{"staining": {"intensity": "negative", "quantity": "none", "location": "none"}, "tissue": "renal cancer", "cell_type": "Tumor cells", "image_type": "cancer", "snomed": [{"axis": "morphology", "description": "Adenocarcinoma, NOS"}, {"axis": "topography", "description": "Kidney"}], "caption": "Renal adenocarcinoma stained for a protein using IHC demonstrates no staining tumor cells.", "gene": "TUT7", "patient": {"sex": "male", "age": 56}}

...

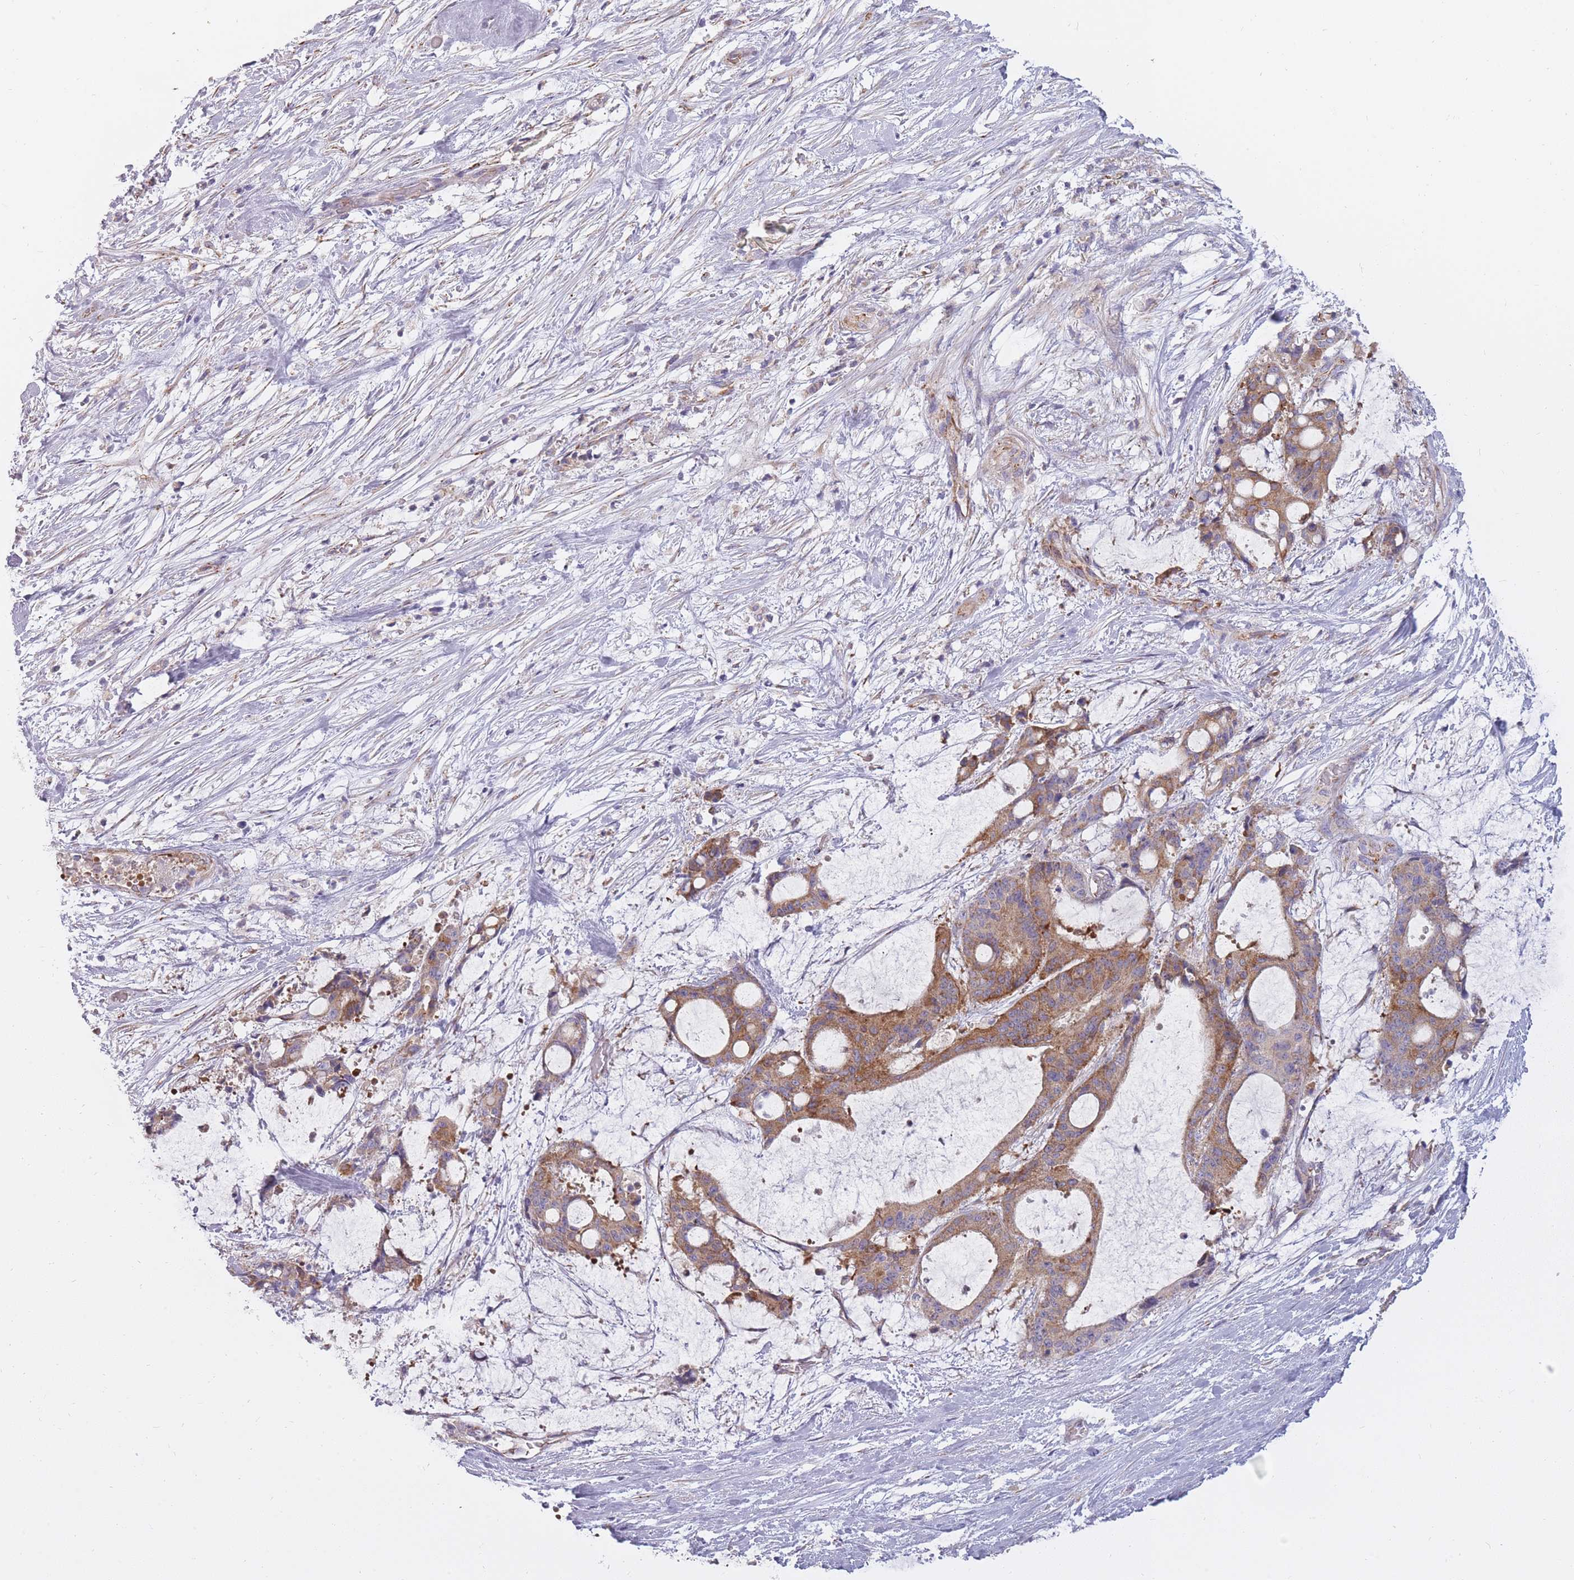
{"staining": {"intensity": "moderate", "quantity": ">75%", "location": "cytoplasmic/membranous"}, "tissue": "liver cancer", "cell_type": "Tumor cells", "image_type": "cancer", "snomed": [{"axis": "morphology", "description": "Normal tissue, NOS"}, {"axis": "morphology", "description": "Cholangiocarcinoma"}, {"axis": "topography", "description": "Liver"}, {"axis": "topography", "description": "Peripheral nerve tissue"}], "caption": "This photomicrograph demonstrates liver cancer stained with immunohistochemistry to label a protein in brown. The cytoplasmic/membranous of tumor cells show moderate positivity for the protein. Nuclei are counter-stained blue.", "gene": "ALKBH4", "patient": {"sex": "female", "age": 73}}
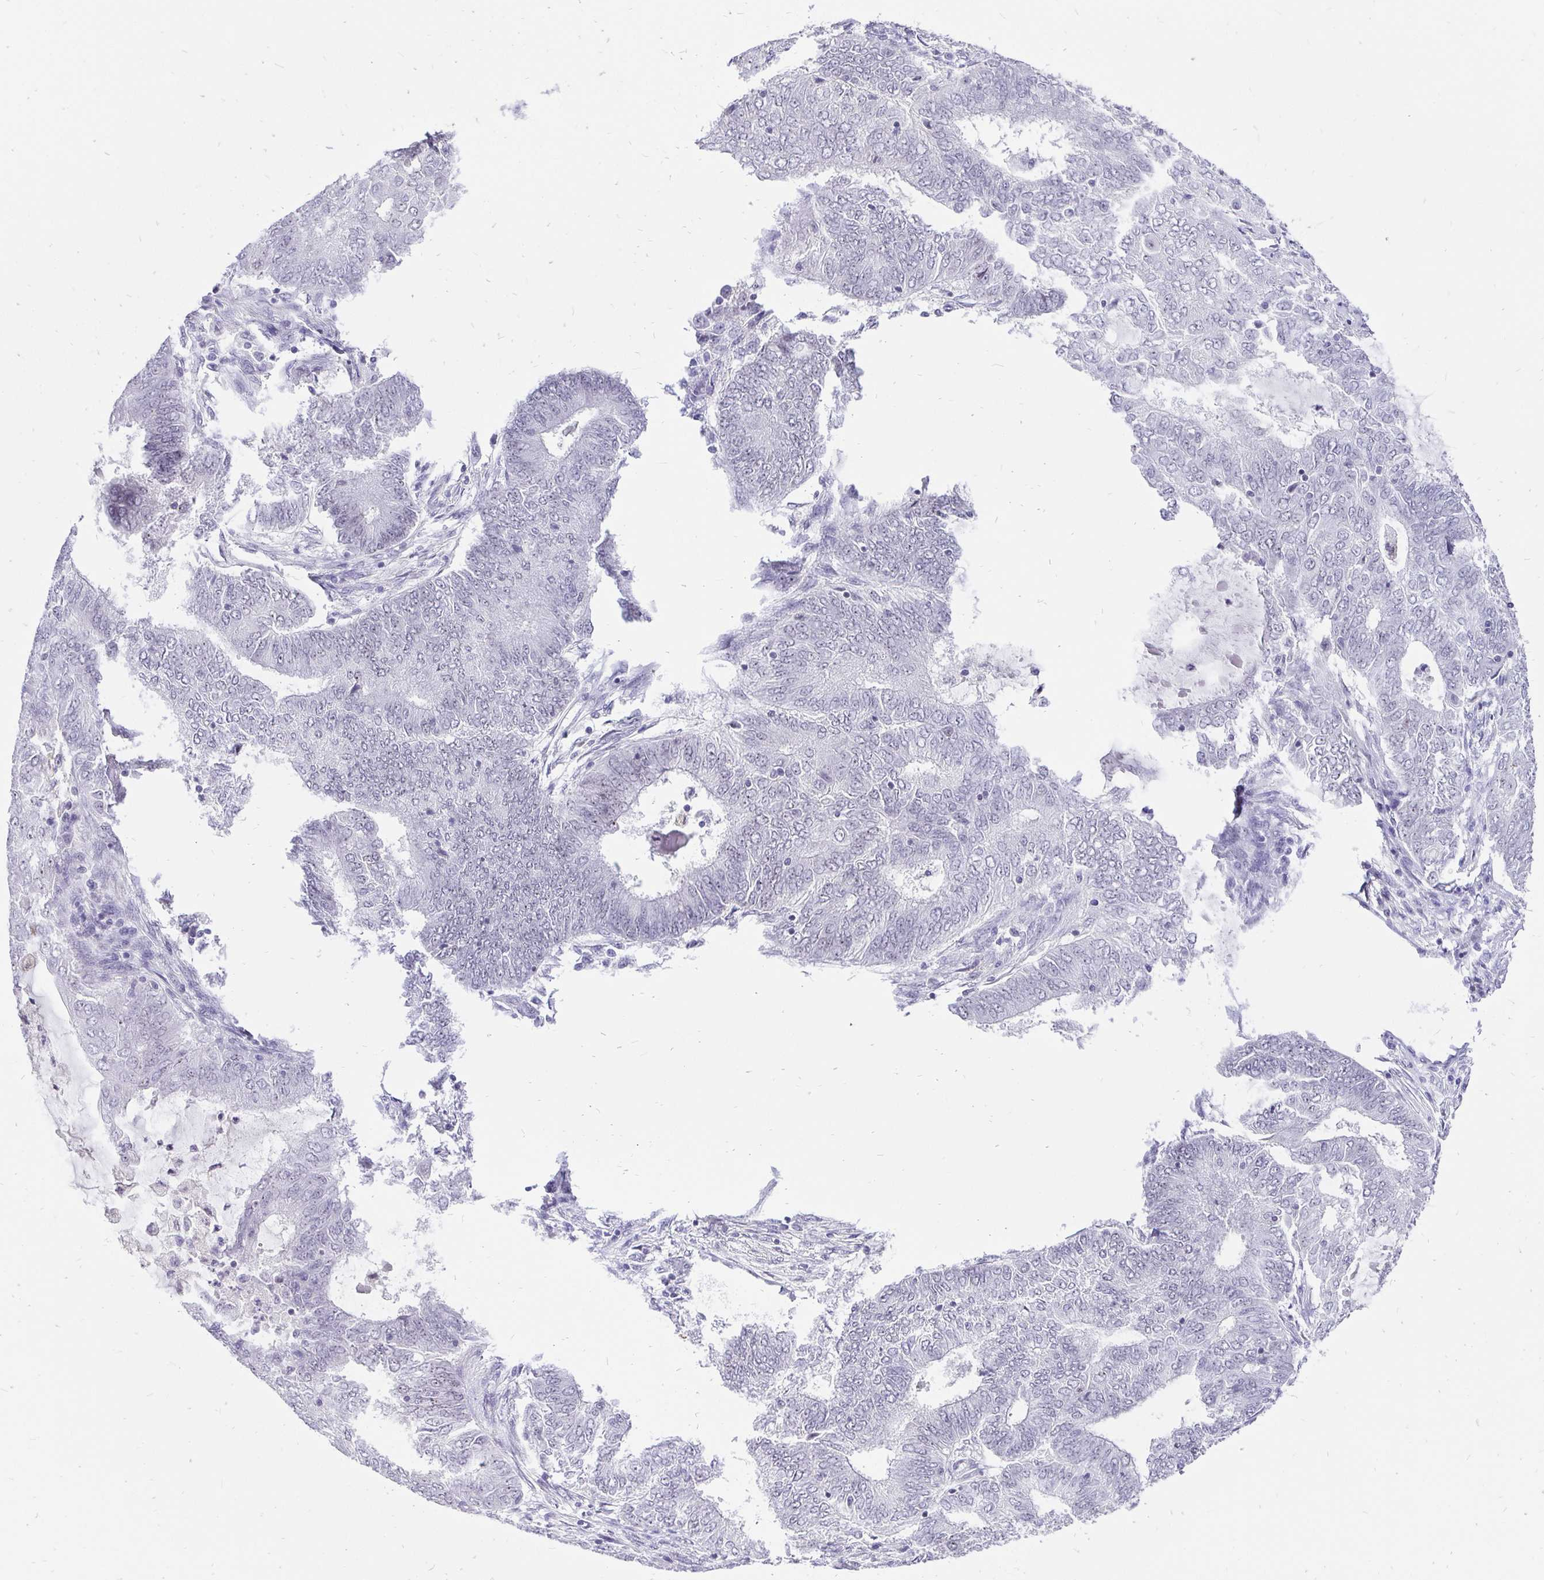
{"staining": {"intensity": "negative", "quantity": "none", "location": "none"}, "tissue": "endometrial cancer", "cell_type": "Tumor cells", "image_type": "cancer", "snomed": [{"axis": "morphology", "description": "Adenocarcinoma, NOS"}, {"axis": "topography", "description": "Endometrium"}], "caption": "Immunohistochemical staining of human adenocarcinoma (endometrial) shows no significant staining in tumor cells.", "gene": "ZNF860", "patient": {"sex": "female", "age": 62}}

* * *

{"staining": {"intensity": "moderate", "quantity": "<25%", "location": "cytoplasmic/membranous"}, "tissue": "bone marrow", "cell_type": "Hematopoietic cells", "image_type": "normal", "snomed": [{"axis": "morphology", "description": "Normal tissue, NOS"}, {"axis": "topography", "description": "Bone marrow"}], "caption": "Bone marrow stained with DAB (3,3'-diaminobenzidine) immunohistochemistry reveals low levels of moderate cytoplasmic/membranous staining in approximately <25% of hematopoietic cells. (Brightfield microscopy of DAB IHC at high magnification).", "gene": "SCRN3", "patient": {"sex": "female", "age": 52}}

- PROBLEM TO WORK ON -
Nothing but the lines from the one containing "photomicrograph demonstrates liver" through the one containing "staining of human" should appear, copied exactly from the material above and without pictures.

- OUTPUT FOR THIS TASK -
{"staining": {"intensity": "moderate", "quantity": ">75%", "location": "cytoplasmic/membranous"}, "tissue": "liver cancer", "cell_type": "Tumor cells", "image_type": "cancer", "snomed": [{"axis": "morphology", "description": "Normal tissue, NOS"}, {"axis": "morphology", "description": "Cholangiocarcinoma"}, {"axis": "topography", "description": "Liver"}, {"axis": "topography", "description": "Peripheral nerve tissue"}], "caption": "This photomicrograph demonstrates liver cancer stained with immunohistochemistry to label a protein in brown. The cytoplasmic/membranous of tumor cells show moderate positivity for the protein. Nuclei are counter-stained blue.", "gene": "ALKBH4", "patient": {"sex": "female", "age": 73}}
{"staining": {"intensity": "negative", "quantity": "none", "location": "none"}, "tissue": "endometrial cancer", "cell_type": "Tumor cells", "image_type": "cancer", "snomed": [{"axis": "morphology", "description": "Adenocarcinoma, NOS"}, {"axis": "topography", "description": "Endometrium"}], "caption": "Immunohistochemical staining of human adenocarcinoma (endometrial) shows no significant staining in tumor cells.", "gene": "ZNF860", "patient": {"sex": "female", "age": 62}}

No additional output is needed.